**Exercise requirements:** All entries below are to be reproduced precisely as they stand, without the pictures.

Supplied data Start Marker

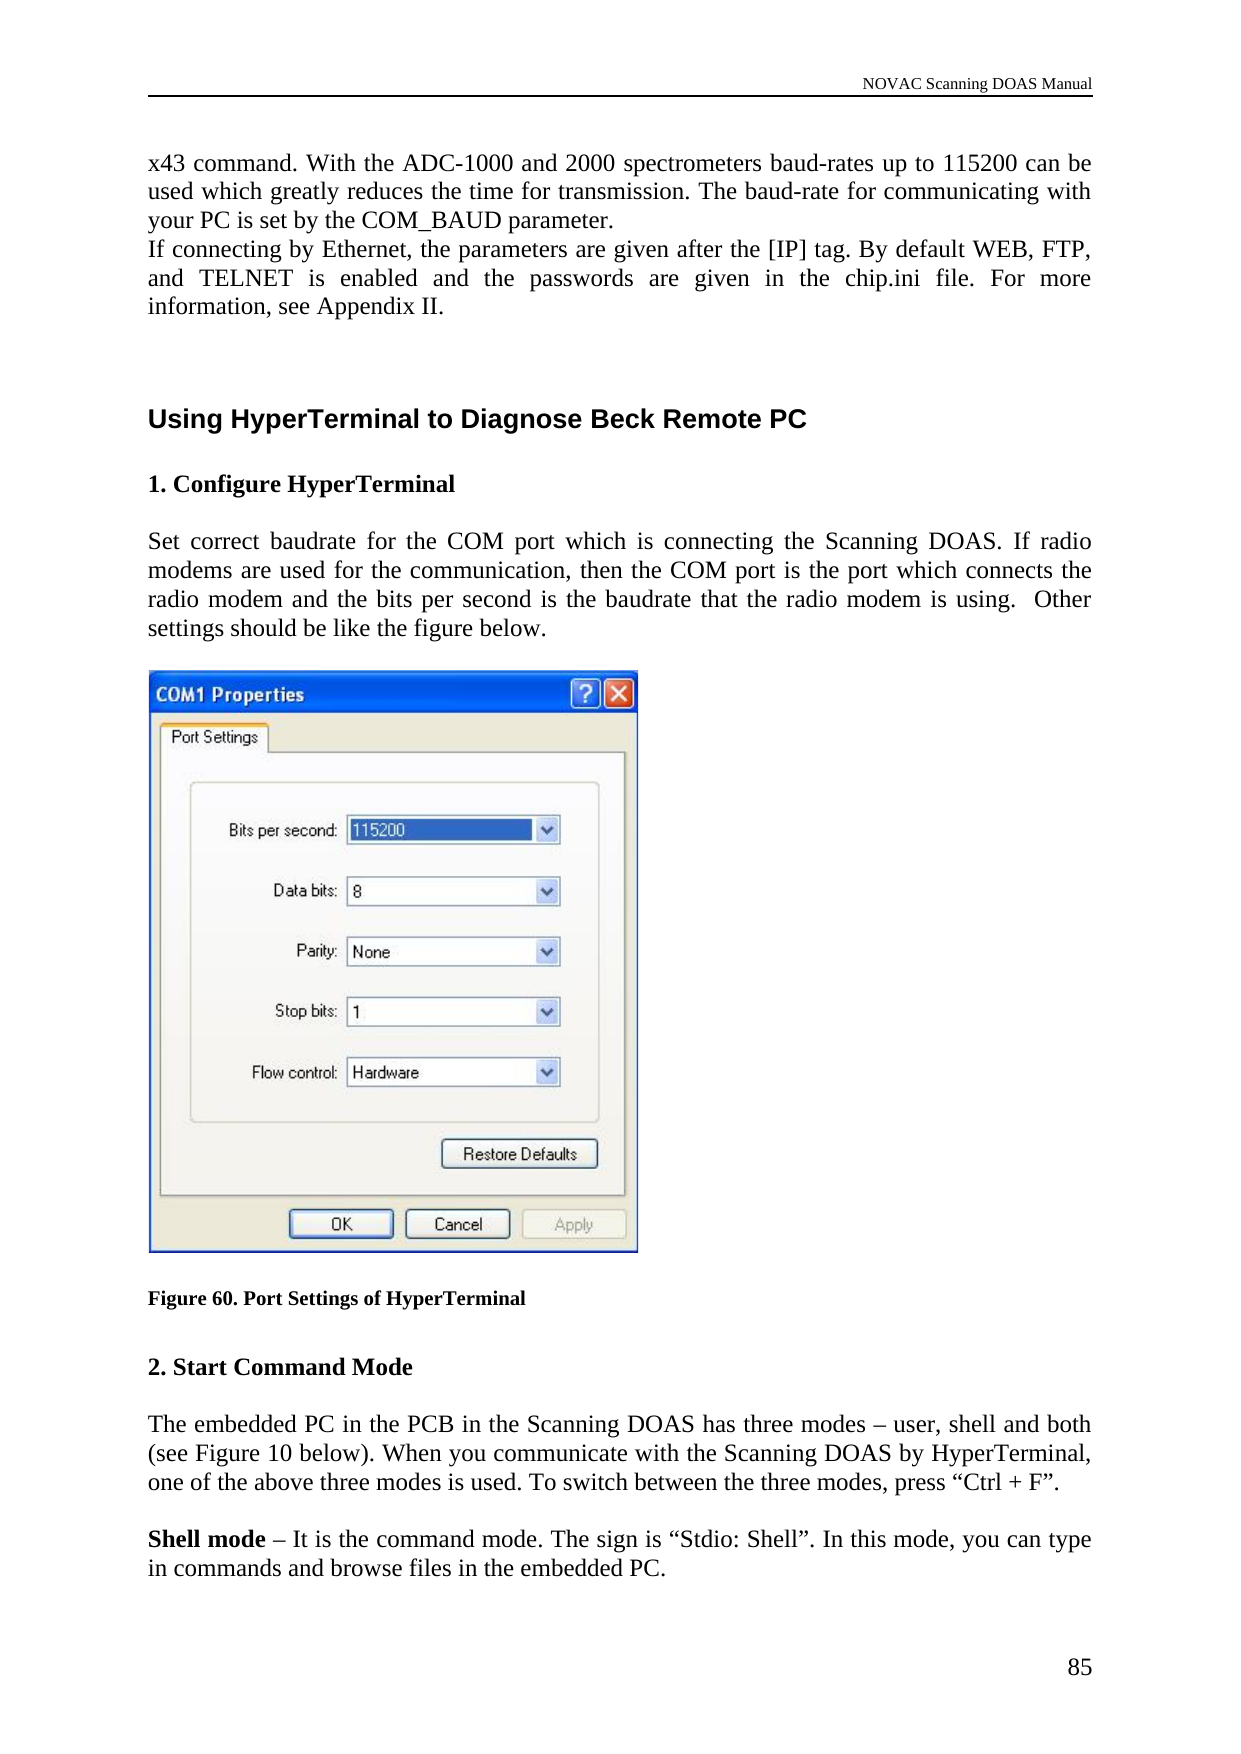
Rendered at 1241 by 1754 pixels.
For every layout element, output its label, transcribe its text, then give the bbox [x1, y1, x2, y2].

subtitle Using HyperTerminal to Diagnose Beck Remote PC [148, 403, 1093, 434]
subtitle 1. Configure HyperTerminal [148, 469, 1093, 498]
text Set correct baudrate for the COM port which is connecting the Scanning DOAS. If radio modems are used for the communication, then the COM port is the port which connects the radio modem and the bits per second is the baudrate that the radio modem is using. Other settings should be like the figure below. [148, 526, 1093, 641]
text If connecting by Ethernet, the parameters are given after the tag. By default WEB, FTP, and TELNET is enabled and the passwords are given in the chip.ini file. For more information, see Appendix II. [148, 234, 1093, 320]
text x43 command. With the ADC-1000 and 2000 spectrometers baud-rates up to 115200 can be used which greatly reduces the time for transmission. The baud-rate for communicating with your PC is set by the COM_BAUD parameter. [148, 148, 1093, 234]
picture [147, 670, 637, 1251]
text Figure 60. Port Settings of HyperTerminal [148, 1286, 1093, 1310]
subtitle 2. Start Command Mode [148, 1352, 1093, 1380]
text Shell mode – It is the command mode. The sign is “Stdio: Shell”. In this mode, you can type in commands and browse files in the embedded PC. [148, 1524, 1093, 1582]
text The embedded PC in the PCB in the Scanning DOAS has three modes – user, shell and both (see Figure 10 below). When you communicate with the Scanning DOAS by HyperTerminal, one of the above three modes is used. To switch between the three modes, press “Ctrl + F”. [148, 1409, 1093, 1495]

Supplied data End Marker

**Written answer:**
Rendered at 1241 by 1754 pixels.
For every layout element, output its label, transcribe its text, then give the bbox [x1, y1, x2, y2].

subtitle Using HyperTerminal to Diagnose Beck Remote PC [148, 403, 1093, 434]
subtitle 1. Configure HyperTerminal [148, 469, 1093, 498]
text Set correct baudrate for the COM port which is connecting the Scanning DOAS. If radio modems are used for the communication, then the COM port is the port which connects the radio modem and the bits per second is the baudrate that the radio modem is using. Other settings should be like the figure below. [148, 526, 1093, 641]
text If connecting by Ethernet, the parameters are given after the tag. By default WEB, FTP, and TELNET is enabled and the passwords are given in the chip.ini file. For more information, see Appendix II. [148, 234, 1093, 320]
text x43 command. With the ADC-1000 and 2000 spectrometers baud-rates up to 115200 can be used which greatly reduces the time for transmission. The baud-rate for communicating with your PC is set by the COM_BAUD parameter. [148, 148, 1093, 234]
picture [147, 670, 637, 1251]
text Figure 60. Port Settings of HyperTerminal [148, 1286, 1093, 1310]
subtitle 2. Start Command Mode [148, 1352, 1093, 1380]
text Shell mode – It is the command mode. The sign is “Stdio: Shell”. In this mode, you can type in commands and browse files in the embedded PC. [148, 1524, 1093, 1582]
text The embedded PC in the PCB in the Scanning DOAS has three modes – user, shell and both (see Figure 10 below). When you communicate with the Scanning DOAS by HyperTerminal, one of the above three modes is used. To switch between the three modes, press “Ctrl + F”. [148, 1409, 1093, 1495]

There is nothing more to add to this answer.